Texte fourni =
········

La cybersécurité n’a jamais été aussi stratégique qu’aujourd’hui. Entre ransomwares sophistiqués, campagnes de phishing dopées à l’intelligence artificielle et failles dans les infrastructures cloud, les organisations font face à un paysage de menaces en perpétuelle mutation. Pour y voir plus clair, nous avons eu le privilège d’échanger avec Anas Chanaa, expert reconnu en cybersécurité, dont l’expérience couvre l’audit, le pilotage de centres opérationnels de sécurité (SOC) et le conseil stratégique auprès d’entreprises de toutes tailles.
Dans cet entretien, Anas livre une analyse sans détour des enjeux actuels, décortique les erreurs les plus courantes qui minent la posture de défense des entreprises, et propose des leviers concrets pour bâtir une résilience numérique durable. Au-delà des outils et des technologies, il met l’accent sur l’importance d’une gouvernance claire, d’une culture de la sécurité partagée, et d’une approche pragmatique qui aligne protection technique et objectifs métier.
Ce dialogue offre un panorama complet et accessible, aussi bien aux responsables IT qu’aux dirigeants soucieux de protéger leur organisation dans un monde hyperconnecté 🔐.
Parcours et mission
Anas Chanaa a construit son expertise au fil d’expériences variées qui lui ont permis d’appréhender la cybersécurité sous tous ses angles. Après avoir débuté dans l’audit de sécurité, où il évaluait la robustesse des systèmes d’information et identifiait les vulnérabilités avant que les attaquants ne les exploitent, il a ensuite piloté des équipes au sein de centres opérationnels de sécurité. Cette immersion dans le quotidien de la détection et de la réponse aux incidents lui a appris l’importance de la réactivité, de la coordination et de la clarté des processus en situation de crise.

········

Données fournies =

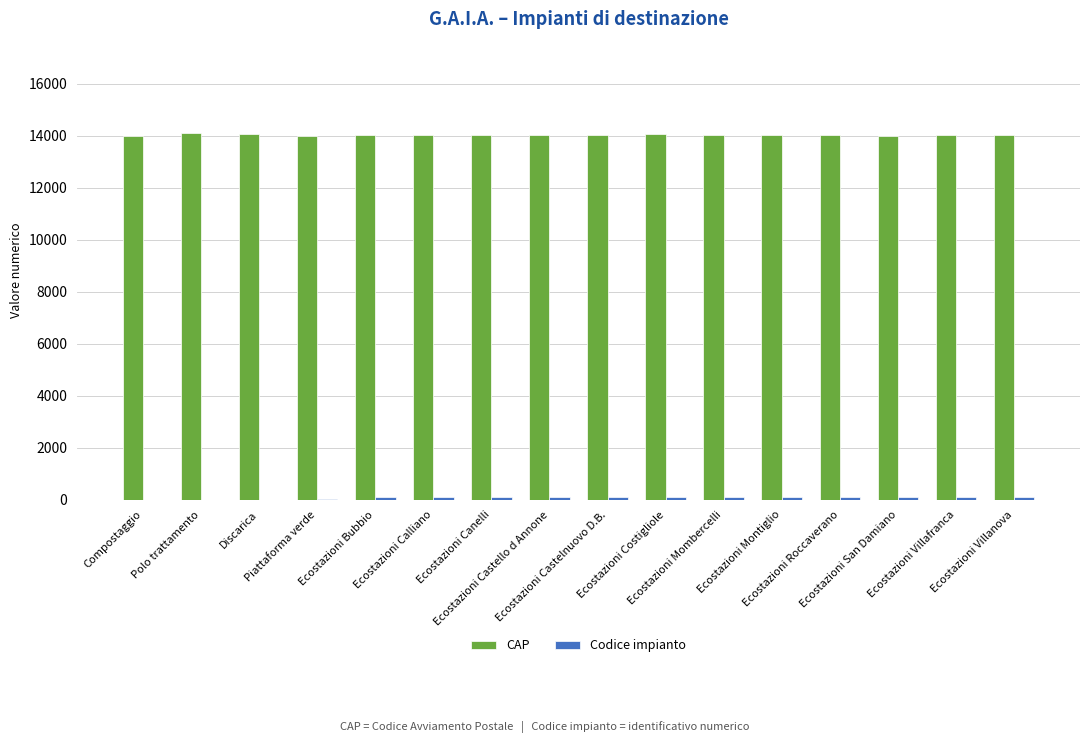

Which series has the largest total across all categories?

CAP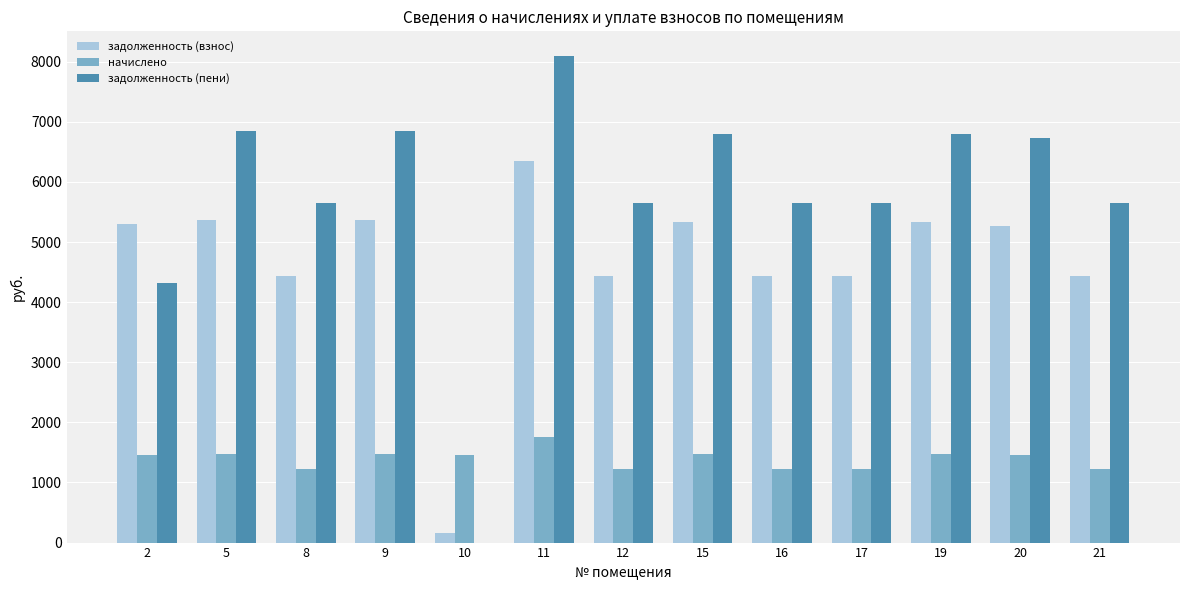

Is the value of задолженность (пени) at 12 greater than the value of задолженность (взнос) at 12?

Yes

········

Énoncé de la tâche = Recopiez le passage du texte sur la cybersécurité qui commence à « Dans cet entretien, Anas » et se termine à « monde hyperconnecté 🔐. ».

Solution proposée =
Dans cet entretien, Anas livre une analyse sans détour des enjeux actuels, décortique les erreurs les plus courantes qui minent la posture de défense des entreprises, et propose des leviers concrets pour bâtir une résilience numérique durable. Au-delà des outils et des technologies, il met l’accent sur l’importance d’une gouvernance claire, d’une culture de la sécurité partagée, et d’une approche pragmatique qui aligne protection technique et objectifs métier.
Ce dialogue offre un panorama complet et accessible, aussi bien aux responsables IT qu’aux dirigeants soucieux de protéger leur organisation dans un monde hyperconnecté 🔐.